● ACTION ITEM:
Would you transcribe exactly the lines below, starting at the one that contains "250 139 4.43" and ending with the last line, both included? Leave out all other lines.

● Dataset entries:
%%
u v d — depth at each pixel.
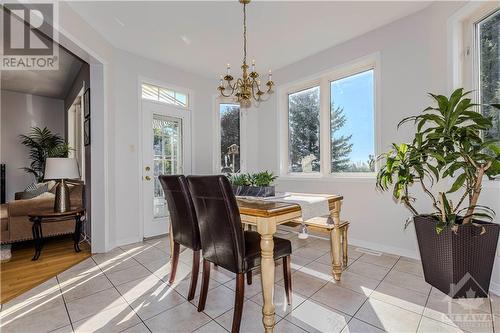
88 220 3.43
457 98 1.82
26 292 2.08
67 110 5.22
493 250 1.84
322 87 3.56
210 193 1.56
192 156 4.10
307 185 3.68
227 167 4.41
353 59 3.15
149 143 3.64
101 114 3.02
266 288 1.53
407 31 2.70
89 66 3.18
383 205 2.92
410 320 1.65
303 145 3.91
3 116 5.07
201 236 1.77
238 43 3.21
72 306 1.87
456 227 1.84
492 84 2.07
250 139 4.43
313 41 3.20
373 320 1.66
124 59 3.36
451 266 1.87
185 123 4.06
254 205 1.79
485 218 2.01
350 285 2.13
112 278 2.33
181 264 2.67
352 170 3.30
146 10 2.50
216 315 1.75
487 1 2.03
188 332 1.57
%%
● OUTPUT BELOW:
250 139 4.43
313 41 3.20
373 320 1.66
124 59 3.36
451 266 1.87
185 123 4.06
254 205 1.79
485 218 2.01
350 285 2.13
112 278 2.33
181 264 2.67
352 170 3.30
146 10 2.50
216 315 1.75
487 1 2.03
188 332 1.57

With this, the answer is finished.